Thomas Jefferson's ideal of revolution, that he called the "Spirit of 1776" would become the "Spirit of Everyman." Onuf argues in his introduction that Jefferson's vision of an empire of liberty would not reflect the corruption Jefferson attributed to the British Empire, and the more enlightened people of Europe would embrace this new way of political rule and life. Jefferson's empire would be made up of independent self-ruling people. The American Revolution would transform the world!
In Onuf's first chapter, "We shall all be Americans," Thomas Jefferson was referring to the American Indians, whom he idealized as natural republicans when they were in their "natural state" and uncorrupted by the British. Jefferson accused the British of being guilty of misguiding and misleading the natives in their mutual quest to fight and overcome the American colonists. In his second chapter, titled Republican Empire, Onuf's illustrates his argument that Thomas Jefferson's vision of an "American Empire" is founded in his experience of the American Revolution. Jefferson believed that a republican empire that avoided a central metropolitan power would be less self-serving, less onerously oppressive and less threatening to liberty. Onuf states, "Banishing metropolitan power from the New World, Jefferson imagined a great nation, a dynamic and expansive union of free peoples."
For Jeffersonians, the "Spirit of 1776" evoked both the Revolutionaries vaulting ambition to inaugurate a new world order and the desperate measures that they had been driven to by the collapse of the old imperial order. This was, as Onuf explains, the same old imperial order that Jefferson as a younger man had embraced and hoped to emulate in his public and private life. In Onuf's third chapter, "The Revolution of 1800," he illustrates the time and feeling of the era of a major sea change from the Federalist government, to Jefferson's principles founded in his proclaimed "Spirit of 1776."
Illustrating our Third President's reasoning Onuf quotes Jefferson, "The revolution of 1800 was as real a revolution in the principle of our government as that of 1776 was in its form; not effected indeed by the sword, as that, but by the rational and peaceable instrument of reform, the suffrage of the people. The nation declared its will by dismissing functionaries of one principle, and electing those of another, in the two branches, executive and legislature, submitted to their election."
Onuf goes on to explain that even Jefferson himself could not have fully grasped what becoming a people of revolution meant in 1776. Their national identity, states Onuf, did not begin to clarify until the revolution of 1800. Onuf explains that the crisis of the 1790s, with the limitations being placed on civil liberties had `roused the people from their slumbers' with the result that the people began to become conscious of themselves as a nation. According to Onuf, the transformation of Madisonian pessimism into Jeffersonian optimism constituted a crucial epoch in American political history.

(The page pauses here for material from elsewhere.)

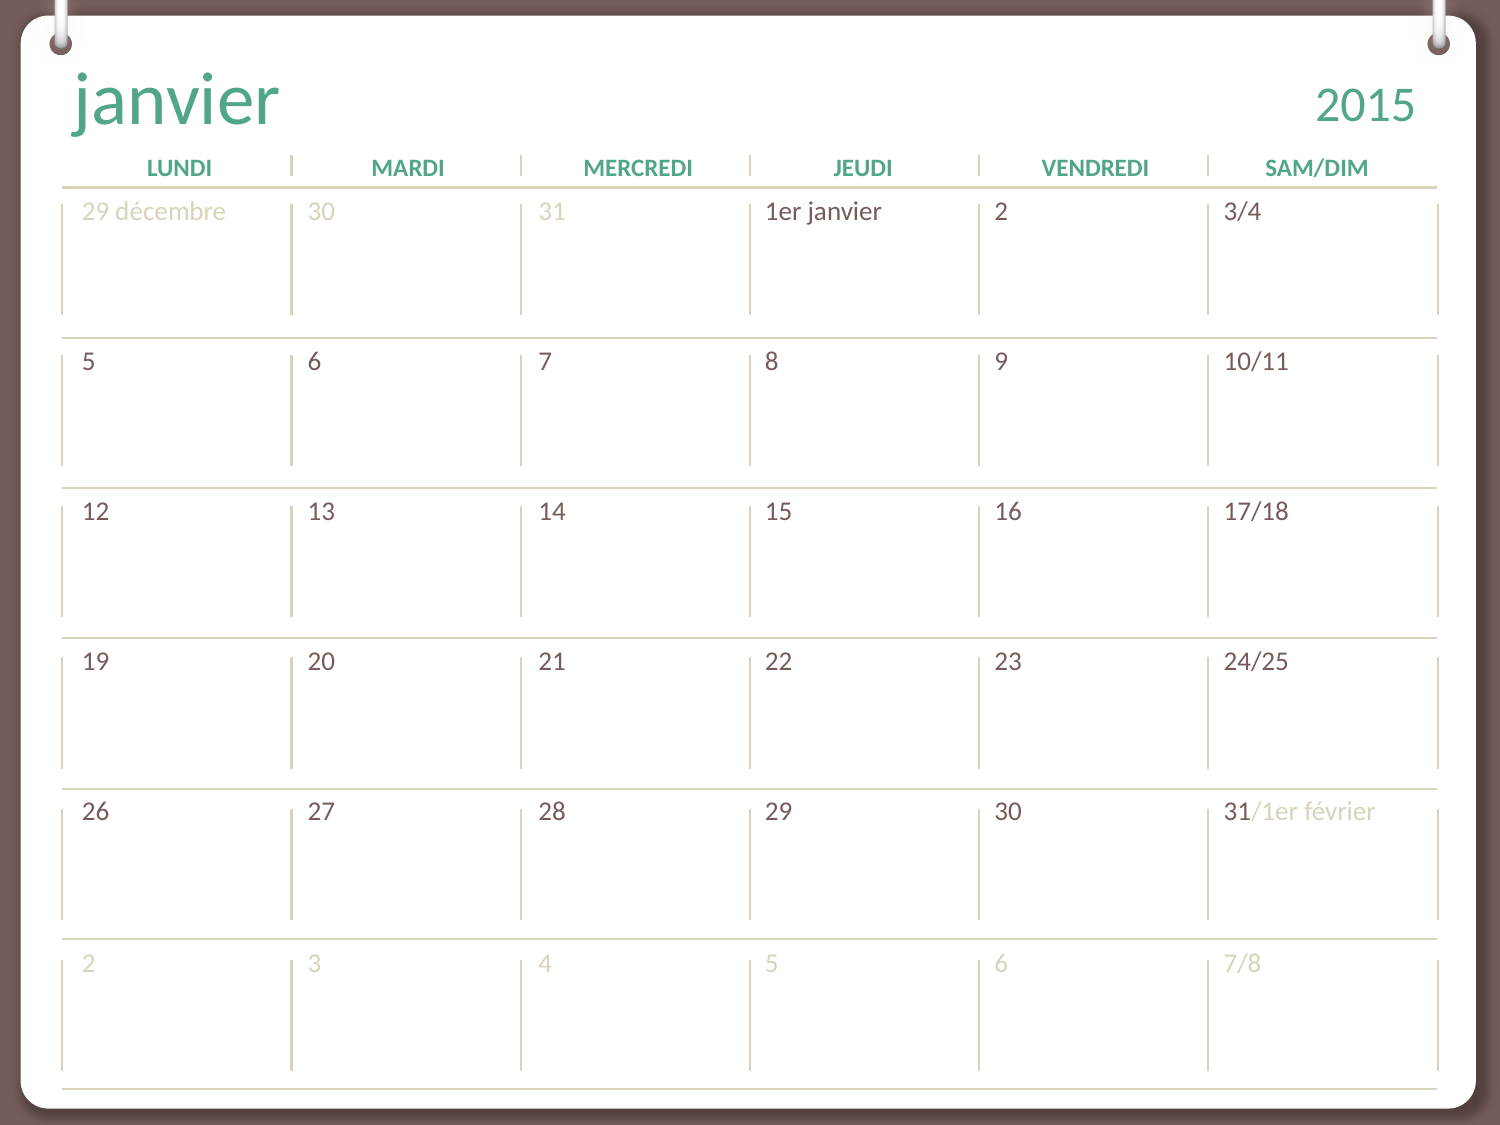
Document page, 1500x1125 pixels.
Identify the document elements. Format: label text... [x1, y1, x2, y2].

title janvier [58, 24, 1434, 140]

In chapter four, "Federal Union," Onuf shows that Jefferson could not, even in retirement, stay uninvolved in national politics. Missouri was to be admitted as a state that would not allow slavery, a "free state" of the union. The controversy heated up as people chose sides to debate the admission of a state that would be required to ban slavery. Thomas Jefferson characterized the controversy as "a fire-bell in the night." The "Spirit of 1776" itself was under attack. To Jefferson, the eventual Missouri Compromise was not a compromise, but a grievous wound to the union that he feared would never heal.
In his fifth chapter, "To Declare Them a Free and Independent People," Onuf takes up the most difficult part of understanding Thomas Jefferson. Onuf illustrates Jefferson's attitude toward slaves by quoting from Jefferson's autobiography. "Nothing is more certainly written in the book of fate, than that these people are to be free." In spite of the fact that Jefferson himself was a slave owner, he expressed his belief that everyone should be free. Concerning slavery, in his Notes On the State of Virginia, Jefferson wrote the prophetic and unforgettable words; "I tremble for my country when I reflect that God is just."
Throughout this fascinating work, Onuf demonstrates that Thomas Jefferson is all too human. In spite of Thomas Jefferson's great contributions as one of our founding fathers and his ideals of freedom and the revolutionary "Spirit of 1776," he is not just an American icon. He is a man, of human contradictions, faults and greatnesses. His relationships with the American Indians and his slaves show his human faults, as well as his humanity.
Onuf shows that we are indebted to Thomas Jefferson for much of our common language of American Nationhood. As the leading Jefferson scholar, Onuf does not disappoint the advanced reader in this well-reasoned, scholarly work. It should be read, studied, enjoyed, shared, debated and on the bookshelf of anyone seriously interested in the history of Thomas Jefferson and the American Nation.